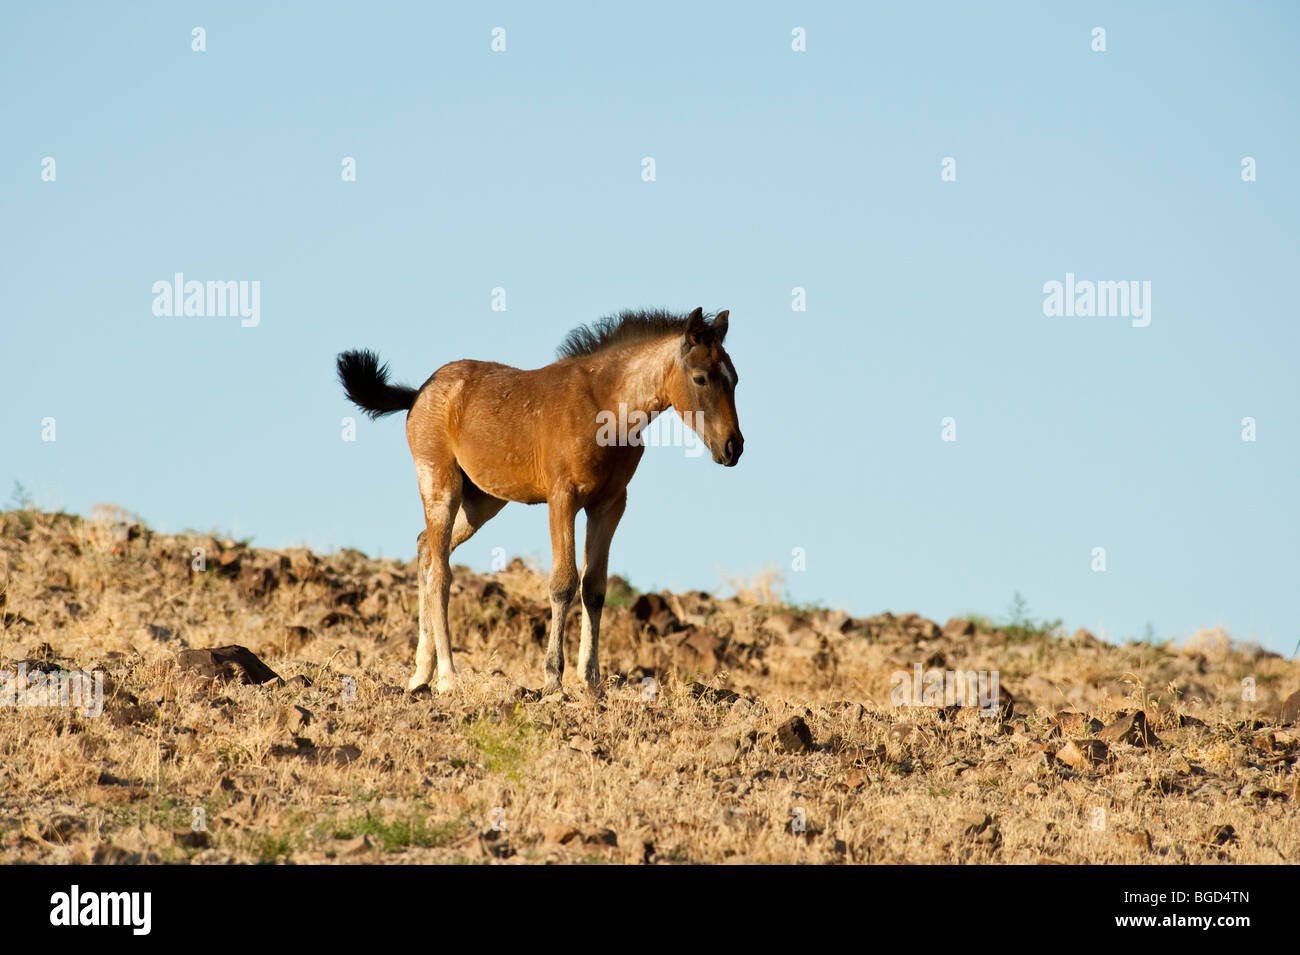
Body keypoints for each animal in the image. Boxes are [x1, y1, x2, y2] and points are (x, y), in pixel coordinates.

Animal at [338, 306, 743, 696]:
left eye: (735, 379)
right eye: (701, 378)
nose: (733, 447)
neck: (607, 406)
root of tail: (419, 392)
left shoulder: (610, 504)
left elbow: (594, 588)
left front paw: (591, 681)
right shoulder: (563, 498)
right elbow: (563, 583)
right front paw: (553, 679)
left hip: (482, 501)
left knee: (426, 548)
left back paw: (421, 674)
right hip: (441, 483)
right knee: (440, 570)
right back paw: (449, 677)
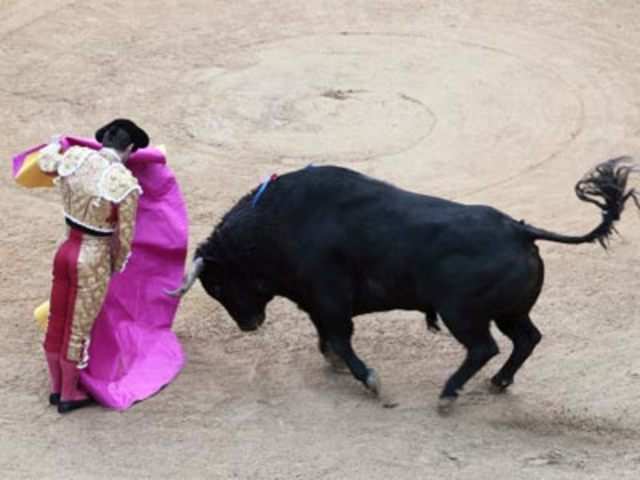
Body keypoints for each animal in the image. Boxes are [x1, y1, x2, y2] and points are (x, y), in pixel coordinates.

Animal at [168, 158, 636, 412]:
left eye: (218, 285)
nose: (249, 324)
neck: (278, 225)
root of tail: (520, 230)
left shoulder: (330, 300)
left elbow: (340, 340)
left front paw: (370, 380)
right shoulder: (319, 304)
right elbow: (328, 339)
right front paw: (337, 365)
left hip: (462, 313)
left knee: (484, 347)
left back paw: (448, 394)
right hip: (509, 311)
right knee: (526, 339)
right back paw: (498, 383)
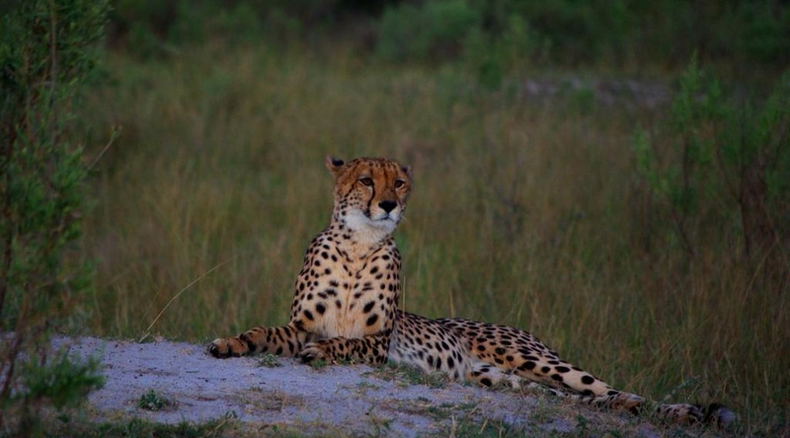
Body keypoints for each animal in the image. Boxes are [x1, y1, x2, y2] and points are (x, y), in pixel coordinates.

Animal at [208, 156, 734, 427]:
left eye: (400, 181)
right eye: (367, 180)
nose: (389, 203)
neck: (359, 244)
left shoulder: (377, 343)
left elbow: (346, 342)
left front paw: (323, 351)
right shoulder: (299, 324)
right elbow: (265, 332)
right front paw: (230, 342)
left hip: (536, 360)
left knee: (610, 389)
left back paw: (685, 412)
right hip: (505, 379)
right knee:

- _What you will do_
Set the records down again exactly, and omit any picture in them.

- _Final answer_
Body keypoints for each animal in the image. Boxes are [x1, y1, x2, y2] and points are (x, y), in pixel coordinates.

Animal at [338, 306, 743, 696]:
left eye: (735, 379)
right eye: (701, 378)
nose: (733, 447)
neck: (607, 406)
root of tail: (419, 392)
left shoulder: (610, 504)
left elbow: (594, 588)
left front paw: (591, 681)
right shoulder: (563, 498)
right elbow: (563, 583)
right front paw: (553, 679)
left hip: (482, 501)
left knee: (426, 548)
left back paw: (421, 674)
right hip: (441, 483)
right knee: (440, 570)
right back paw: (449, 677)
Body keypoints for each animal in the image. Boxes are [x1, y1, x2, y2] and points are (x, y), in pixel coordinates.

Animal at [168, 158, 636, 412]:
left eye: (218, 285)
nose: (249, 324)
neck: (278, 225)
root of tail: (520, 230)
left shoulder: (330, 300)
left elbow: (340, 340)
left front paw: (370, 380)
right shoulder: (319, 304)
right elbow: (328, 339)
right front paw: (337, 365)
left hip: (462, 313)
left knee: (484, 347)
left back paw: (448, 394)
right hip: (509, 311)
right knee: (526, 339)
right back paw: (498, 383)
Body keypoints for each animal in the image. Boxes are [x1, y1, x2, y2] and points are (x, y), in pixel coordinates.

Animal at [208, 156, 734, 427]:
left eye: (400, 181)
right eye: (367, 180)
nose: (389, 203)
neck: (359, 244)
left shoulder: (377, 343)
left elbow: (346, 342)
left front paw: (323, 351)
right shoulder: (299, 324)
right elbow: (265, 332)
right front paw: (230, 342)
left hip: (536, 360)
left knee: (610, 389)
left back paw: (685, 412)
right hip: (505, 379)
right knee:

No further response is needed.